Adverse weather pushes up food prices

Prices of sugar, palm oil and milk have gone up sharply

By DTE Staff
Published: Thursday 05 November 2015

FAO’s Sugar Price Index led the overall rise, surging 17.2 per cent from September
Credit: Cliff/Flickr

The prices of major food commodities rose in October, driven by fears of weak harvests due to adverse weather—rain and drought.

The Food Price Index averaged nearly 162 points last month, up 3.9 per cent from September, while still down 16 per cent from a year earlier.

The Food and Agriculture Organization’s latest Cereal Supply and Demand Brief trimmed its October 2015 forecast for worldwide cereal production. It has projected production at 2.53 billion tonnes, 1.1 per cent below last year’s record output.

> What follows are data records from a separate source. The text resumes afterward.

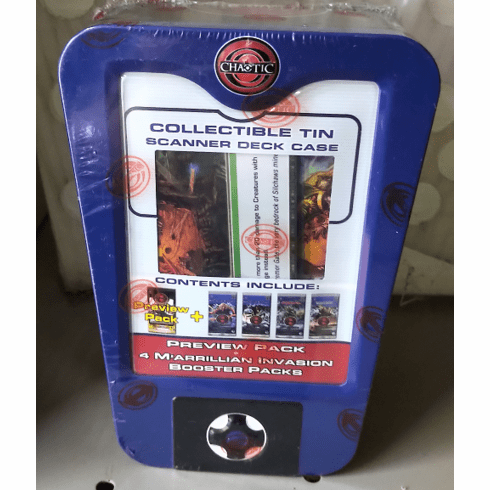
Locate an element on the screen. This screenshot has height=490, width=490. blue frame is located at coordinates (112, 43).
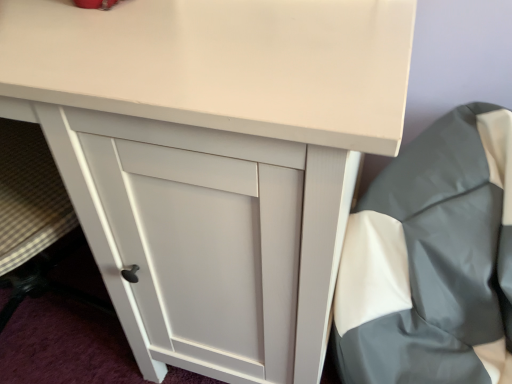
Where is `gray/white fabric at right`? gray/white fabric at right is located at coordinates (432, 260).

Describe the element at coordinates (432, 260) in the screenshot. I see `gray/white fabric at right` at that location.

Locate an element on the screen. Image resolution: width=512 pixels, height=384 pixels. gray/white fabric at right is located at coordinates (432, 260).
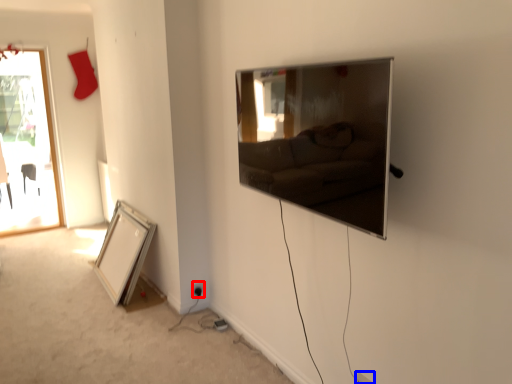
Question: Which object is further to the camera taking this photo, electric outlet (highlighted by a red box) or electric outlet (highlighted by a blue box)?

Choices:
 (A) electric outlet
 (B) electric outlet

Answer: (A)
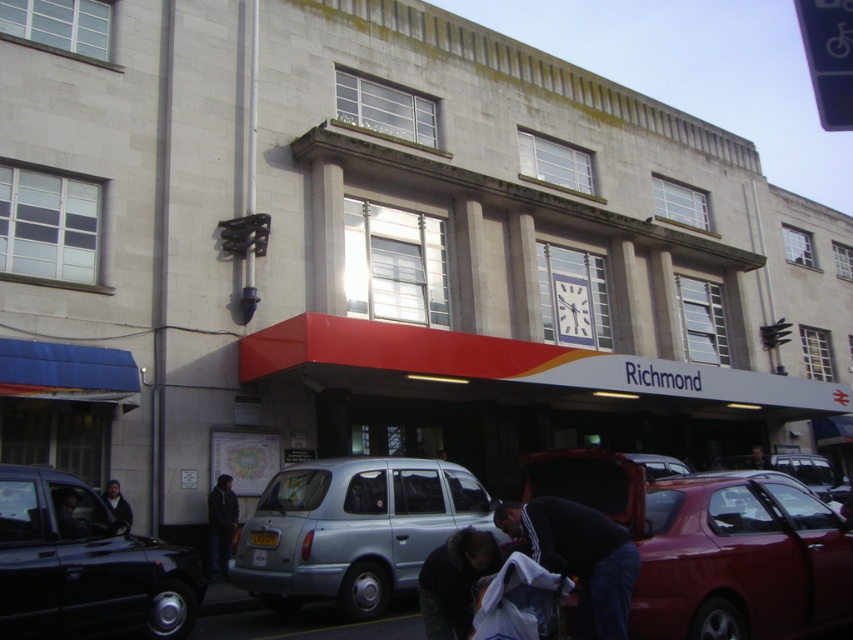
Question: Considering the relative positions of dark brown fur coat at lower center and metallic red car at center in the image provided, where is dark brown fur coat at lower center located with respect to metallic red car at center?

Choices:
 (A) right
 (B) left

Answer: (B)

Question: Among these points, which one is nearest to the camera?

Choices:
 (A) (444, 589)
 (B) (125, 566)

Answer: (A)

Question: Does light blue metallic taxi at center have a larger size compared to matte black car door at lower left?

Choices:
 (A) yes
 (B) no

Answer: (A)

Question: Which of the following is the farthest from the observer?

Choices:
 (A) matte black car door at lower left
 (B) dark blue jacket at lower left
 (C) dark blue fabric at lower center

Answer: (B)

Question: Based on their relative distances, which object is farther from the dark blue jacket at center?

Choices:
 (A) shiny red car at lower right
 (B) dark blue fabric at lower center
 (C) dark blue jacket at lower left

Answer: (B)

Question: Can you confirm if light blue metallic taxi at center is wider than dark blue jacket at center?

Choices:
 (A) yes
 (B) no

Answer: (A)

Half of the forecast cut reflects dim expectations about the maize crop in India and Ukraine due to adverse weather conditions. Drought in Thailand has prompted a reduction in the seasonal rice harvest projection.

However, the forecast for global wheat production has been raised, reflecting a bigger harvest in the European Union than earlier thought of.

Cereal stocks are expected to remain at a comfortable level, with global wheat inventories rising further, reaching their highest level in 15 years.

Drought and rain trigger sugar high

FAO’s Sugar Price Index led the overall rise, surging 17.2 per cent from September, amid fears that excessive rains in Brazil would affect harvests as well as reports of drought in India and Thailand.

The Dairy Price Index rose 9.4 per cent from September amid concerns that milk output in New Zealand would decline. The Meat Price Index was stable.

The Cereal Price Index rose by a modest 1.7 per cent, pushed up in part by growing concerns over dry weather conditions affecting wheat crops in Ukraine and southern parts of the Russian Federation.